Given problem >> Could you filter the items below down to only the lines that contain the string "nbsp"?

(Saved data entries)
· · ·

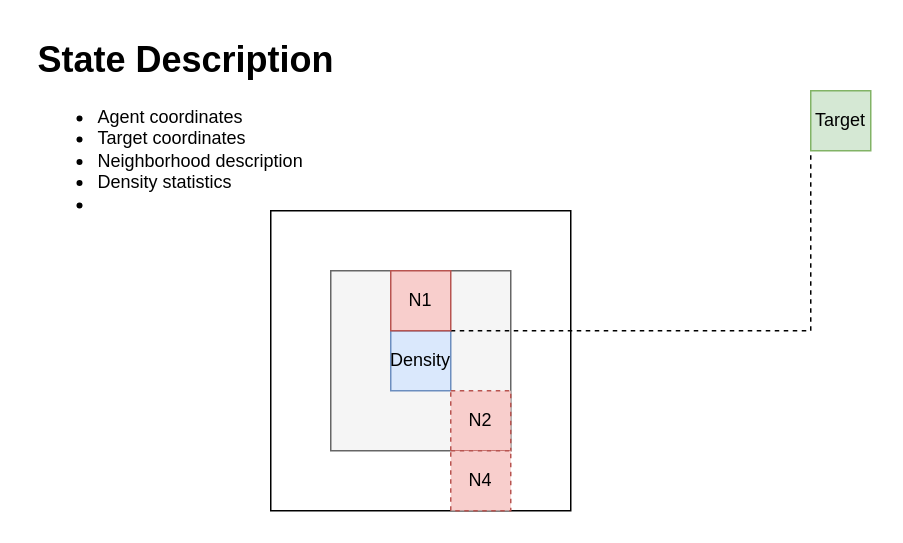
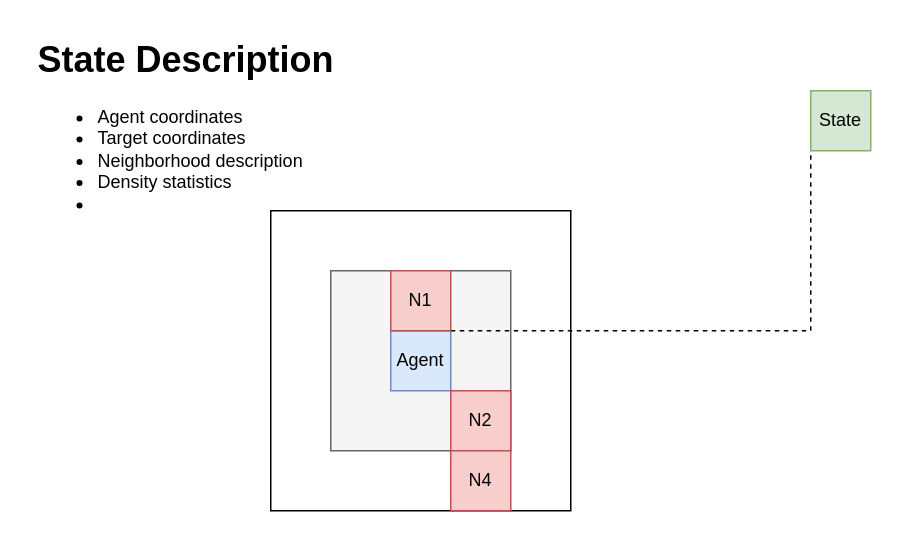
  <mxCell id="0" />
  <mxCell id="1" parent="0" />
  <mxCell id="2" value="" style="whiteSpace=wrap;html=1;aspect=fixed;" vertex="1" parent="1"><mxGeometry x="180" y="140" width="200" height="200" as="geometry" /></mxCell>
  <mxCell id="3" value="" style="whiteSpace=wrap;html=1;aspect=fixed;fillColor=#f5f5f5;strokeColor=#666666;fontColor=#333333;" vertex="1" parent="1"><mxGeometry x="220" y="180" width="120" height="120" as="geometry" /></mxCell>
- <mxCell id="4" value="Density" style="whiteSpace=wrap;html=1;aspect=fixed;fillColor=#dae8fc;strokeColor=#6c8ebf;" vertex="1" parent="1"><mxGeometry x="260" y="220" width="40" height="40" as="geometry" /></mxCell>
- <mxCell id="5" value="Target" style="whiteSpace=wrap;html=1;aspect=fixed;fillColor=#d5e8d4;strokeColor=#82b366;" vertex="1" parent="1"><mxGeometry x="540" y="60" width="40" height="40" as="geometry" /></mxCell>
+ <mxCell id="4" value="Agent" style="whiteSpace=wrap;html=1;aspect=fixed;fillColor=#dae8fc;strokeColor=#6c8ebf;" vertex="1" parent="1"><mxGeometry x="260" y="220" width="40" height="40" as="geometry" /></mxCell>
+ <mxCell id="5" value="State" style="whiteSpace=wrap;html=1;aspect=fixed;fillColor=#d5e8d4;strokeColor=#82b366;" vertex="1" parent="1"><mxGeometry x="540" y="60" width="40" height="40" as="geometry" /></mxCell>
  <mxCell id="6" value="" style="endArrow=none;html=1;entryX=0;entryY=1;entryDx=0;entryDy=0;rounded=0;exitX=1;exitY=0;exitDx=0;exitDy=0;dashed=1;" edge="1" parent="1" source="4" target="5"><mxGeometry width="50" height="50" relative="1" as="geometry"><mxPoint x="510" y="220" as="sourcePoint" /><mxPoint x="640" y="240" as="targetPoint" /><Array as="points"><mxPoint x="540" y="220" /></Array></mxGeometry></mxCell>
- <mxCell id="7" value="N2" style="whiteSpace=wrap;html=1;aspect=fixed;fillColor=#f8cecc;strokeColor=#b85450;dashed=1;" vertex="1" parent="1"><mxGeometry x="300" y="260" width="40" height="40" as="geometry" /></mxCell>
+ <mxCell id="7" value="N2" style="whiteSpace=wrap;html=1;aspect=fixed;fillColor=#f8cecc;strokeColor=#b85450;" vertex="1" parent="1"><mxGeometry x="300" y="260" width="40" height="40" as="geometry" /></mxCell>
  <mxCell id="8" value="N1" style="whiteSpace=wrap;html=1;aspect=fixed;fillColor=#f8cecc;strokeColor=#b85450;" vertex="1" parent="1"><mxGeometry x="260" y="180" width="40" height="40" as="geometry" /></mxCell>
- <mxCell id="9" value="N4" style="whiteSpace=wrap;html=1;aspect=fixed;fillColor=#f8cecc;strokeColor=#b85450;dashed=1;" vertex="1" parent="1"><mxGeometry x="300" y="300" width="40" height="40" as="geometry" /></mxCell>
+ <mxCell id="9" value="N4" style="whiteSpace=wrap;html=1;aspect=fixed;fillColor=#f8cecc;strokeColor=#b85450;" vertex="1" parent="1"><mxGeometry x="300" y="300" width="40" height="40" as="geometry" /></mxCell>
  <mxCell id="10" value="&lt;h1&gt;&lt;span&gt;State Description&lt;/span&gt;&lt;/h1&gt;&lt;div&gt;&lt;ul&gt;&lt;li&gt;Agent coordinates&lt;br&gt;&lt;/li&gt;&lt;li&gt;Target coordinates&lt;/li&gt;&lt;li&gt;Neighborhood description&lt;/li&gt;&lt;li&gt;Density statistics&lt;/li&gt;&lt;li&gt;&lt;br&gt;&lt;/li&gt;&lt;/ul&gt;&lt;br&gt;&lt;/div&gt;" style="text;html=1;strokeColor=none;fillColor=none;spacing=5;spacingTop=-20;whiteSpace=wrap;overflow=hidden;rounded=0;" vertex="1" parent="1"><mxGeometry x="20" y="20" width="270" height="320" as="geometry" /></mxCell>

· · ·

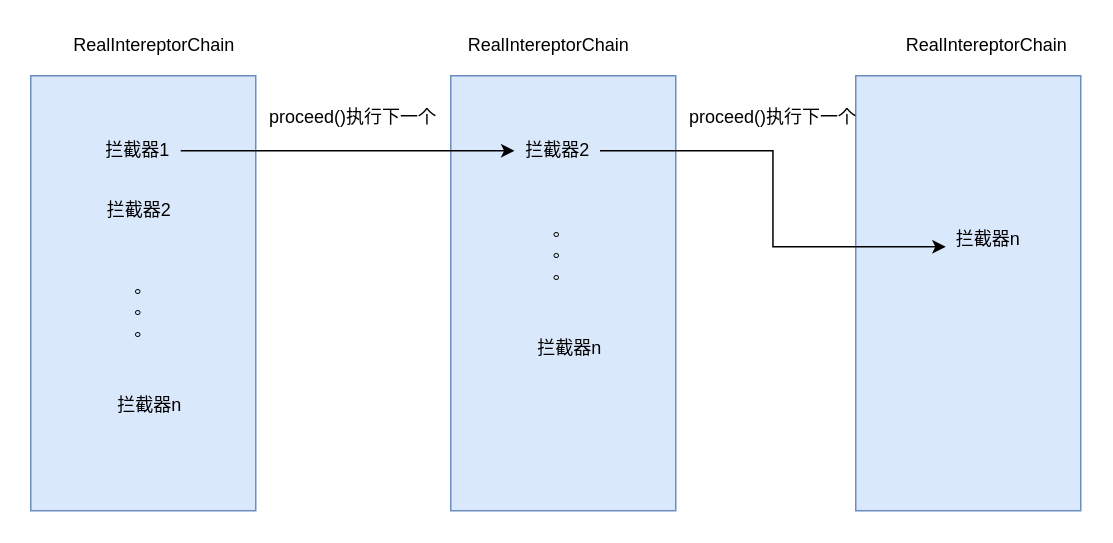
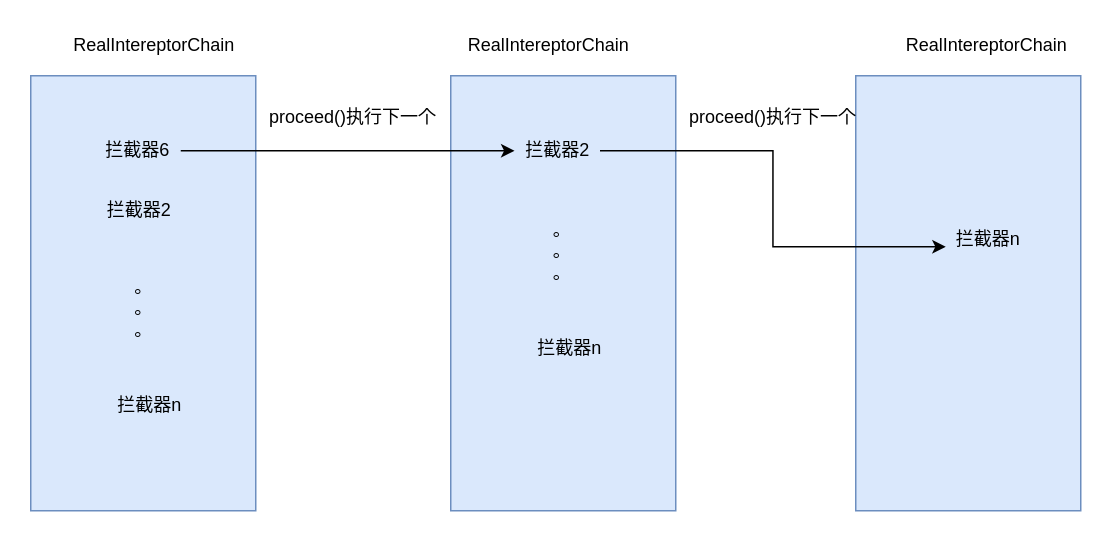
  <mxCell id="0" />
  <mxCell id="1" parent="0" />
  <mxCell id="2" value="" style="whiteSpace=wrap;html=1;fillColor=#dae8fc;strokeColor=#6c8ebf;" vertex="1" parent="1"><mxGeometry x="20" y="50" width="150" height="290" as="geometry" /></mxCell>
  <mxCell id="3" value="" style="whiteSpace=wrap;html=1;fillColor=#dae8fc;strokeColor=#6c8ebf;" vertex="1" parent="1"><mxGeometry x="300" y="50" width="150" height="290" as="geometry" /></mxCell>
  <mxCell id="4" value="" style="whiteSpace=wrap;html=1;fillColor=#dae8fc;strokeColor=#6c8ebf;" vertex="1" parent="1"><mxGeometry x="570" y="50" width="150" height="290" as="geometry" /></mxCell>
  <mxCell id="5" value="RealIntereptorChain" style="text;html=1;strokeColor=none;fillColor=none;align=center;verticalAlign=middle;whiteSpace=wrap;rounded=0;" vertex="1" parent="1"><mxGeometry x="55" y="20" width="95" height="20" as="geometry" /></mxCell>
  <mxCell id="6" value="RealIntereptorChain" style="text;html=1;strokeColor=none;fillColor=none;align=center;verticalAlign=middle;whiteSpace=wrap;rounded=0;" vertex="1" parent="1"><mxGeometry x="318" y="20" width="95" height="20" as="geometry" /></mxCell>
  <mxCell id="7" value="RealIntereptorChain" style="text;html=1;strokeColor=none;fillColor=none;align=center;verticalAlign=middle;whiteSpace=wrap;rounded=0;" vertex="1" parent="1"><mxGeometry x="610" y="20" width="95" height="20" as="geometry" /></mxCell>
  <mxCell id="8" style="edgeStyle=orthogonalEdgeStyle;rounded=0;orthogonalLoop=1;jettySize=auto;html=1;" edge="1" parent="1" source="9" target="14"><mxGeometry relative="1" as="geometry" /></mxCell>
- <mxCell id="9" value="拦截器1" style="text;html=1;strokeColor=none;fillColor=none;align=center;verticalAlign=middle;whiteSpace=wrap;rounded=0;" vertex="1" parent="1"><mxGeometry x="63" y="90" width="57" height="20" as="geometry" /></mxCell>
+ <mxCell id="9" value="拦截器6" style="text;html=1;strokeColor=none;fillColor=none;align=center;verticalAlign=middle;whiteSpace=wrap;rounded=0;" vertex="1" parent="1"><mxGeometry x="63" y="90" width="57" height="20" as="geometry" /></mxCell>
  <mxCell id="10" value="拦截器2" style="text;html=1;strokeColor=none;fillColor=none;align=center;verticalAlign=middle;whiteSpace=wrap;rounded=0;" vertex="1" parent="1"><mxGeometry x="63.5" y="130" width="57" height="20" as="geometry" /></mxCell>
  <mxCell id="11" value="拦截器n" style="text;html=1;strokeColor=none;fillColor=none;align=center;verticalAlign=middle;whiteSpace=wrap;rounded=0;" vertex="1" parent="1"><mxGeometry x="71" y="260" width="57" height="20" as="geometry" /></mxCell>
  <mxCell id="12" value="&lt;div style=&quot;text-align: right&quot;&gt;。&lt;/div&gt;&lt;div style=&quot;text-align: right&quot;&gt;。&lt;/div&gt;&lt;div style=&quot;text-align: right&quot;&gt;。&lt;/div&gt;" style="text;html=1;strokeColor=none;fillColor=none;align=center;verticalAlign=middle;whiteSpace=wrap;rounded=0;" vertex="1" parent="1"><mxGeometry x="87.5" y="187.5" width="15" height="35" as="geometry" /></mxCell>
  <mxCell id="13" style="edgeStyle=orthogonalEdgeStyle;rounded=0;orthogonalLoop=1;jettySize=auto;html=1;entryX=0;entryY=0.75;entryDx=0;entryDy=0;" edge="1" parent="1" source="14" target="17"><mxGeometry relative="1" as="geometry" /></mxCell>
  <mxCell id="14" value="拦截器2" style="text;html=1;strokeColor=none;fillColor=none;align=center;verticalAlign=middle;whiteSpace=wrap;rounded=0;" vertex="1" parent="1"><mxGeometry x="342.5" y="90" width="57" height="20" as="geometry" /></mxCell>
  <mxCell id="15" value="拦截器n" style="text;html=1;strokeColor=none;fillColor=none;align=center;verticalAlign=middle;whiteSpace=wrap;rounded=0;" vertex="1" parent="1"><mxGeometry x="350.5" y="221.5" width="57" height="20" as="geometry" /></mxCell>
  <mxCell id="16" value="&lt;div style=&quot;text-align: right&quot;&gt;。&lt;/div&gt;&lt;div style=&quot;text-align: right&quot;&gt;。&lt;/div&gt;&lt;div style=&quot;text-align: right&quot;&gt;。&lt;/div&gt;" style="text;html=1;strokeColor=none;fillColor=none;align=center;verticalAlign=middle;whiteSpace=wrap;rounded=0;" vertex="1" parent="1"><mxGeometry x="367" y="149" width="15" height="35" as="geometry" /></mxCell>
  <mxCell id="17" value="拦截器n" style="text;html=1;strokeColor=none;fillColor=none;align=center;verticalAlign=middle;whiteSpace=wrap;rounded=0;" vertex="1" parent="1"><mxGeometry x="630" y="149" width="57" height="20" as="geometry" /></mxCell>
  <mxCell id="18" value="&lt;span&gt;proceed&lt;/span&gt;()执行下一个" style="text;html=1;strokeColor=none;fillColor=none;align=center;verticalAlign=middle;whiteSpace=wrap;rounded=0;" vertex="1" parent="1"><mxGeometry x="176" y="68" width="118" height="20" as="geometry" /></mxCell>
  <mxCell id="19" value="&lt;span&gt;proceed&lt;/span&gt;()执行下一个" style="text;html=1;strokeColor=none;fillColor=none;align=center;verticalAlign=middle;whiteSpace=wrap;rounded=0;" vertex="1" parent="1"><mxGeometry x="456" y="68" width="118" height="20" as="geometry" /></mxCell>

· · ·

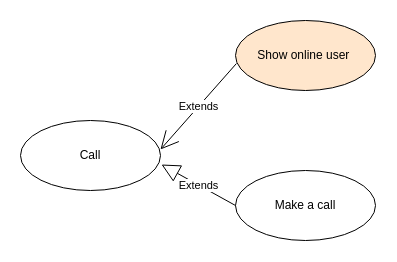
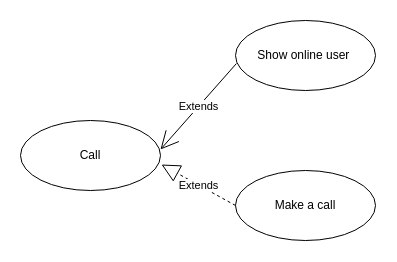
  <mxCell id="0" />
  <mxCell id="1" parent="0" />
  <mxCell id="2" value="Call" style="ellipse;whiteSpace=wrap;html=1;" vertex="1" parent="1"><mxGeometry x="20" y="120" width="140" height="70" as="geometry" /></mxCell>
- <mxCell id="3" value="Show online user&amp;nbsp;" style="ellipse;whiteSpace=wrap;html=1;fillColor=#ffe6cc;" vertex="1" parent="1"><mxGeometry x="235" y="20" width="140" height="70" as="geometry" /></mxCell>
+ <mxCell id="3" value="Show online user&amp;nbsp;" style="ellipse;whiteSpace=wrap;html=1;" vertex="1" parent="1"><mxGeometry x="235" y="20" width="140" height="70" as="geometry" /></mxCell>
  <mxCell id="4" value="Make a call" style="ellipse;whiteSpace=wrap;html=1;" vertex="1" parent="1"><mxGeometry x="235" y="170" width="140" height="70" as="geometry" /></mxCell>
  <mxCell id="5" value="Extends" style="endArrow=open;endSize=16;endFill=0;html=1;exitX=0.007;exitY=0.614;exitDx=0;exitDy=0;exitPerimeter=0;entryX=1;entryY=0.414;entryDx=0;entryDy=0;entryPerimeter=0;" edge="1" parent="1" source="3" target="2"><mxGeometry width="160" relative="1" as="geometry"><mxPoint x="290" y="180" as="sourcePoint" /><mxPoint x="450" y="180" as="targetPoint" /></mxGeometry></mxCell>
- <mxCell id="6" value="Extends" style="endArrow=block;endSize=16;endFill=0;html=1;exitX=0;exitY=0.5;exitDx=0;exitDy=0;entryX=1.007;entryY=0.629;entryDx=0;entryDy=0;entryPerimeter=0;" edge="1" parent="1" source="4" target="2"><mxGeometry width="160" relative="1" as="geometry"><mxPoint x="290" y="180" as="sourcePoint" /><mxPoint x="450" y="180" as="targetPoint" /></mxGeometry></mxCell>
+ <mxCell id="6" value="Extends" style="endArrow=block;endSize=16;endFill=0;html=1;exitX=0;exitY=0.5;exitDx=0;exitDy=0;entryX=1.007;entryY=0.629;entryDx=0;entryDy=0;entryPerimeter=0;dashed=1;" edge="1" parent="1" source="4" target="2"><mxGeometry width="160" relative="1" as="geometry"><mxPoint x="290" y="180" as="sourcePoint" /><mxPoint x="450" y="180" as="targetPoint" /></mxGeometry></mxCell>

· · ·

Task response >>
- <mxCell id="3" value="Show online user&amp;nbsp;" style="ellipse;whiteSpace=wrap;html=1;fillColor=#ffe6cc;" vertex="1" parent="1"><mxGeometry x="235" y="20" width="140" height="70" as="geometry" /></mxCell>
+ <mxCell id="3" value="Show online user&amp;nbsp;" style="ellipse;whiteSpace=wrap;html=1;" vertex="1" parent="1"><mxGeometry x="235" y="20" width="140" height="70" as="geometry" /></mxCell>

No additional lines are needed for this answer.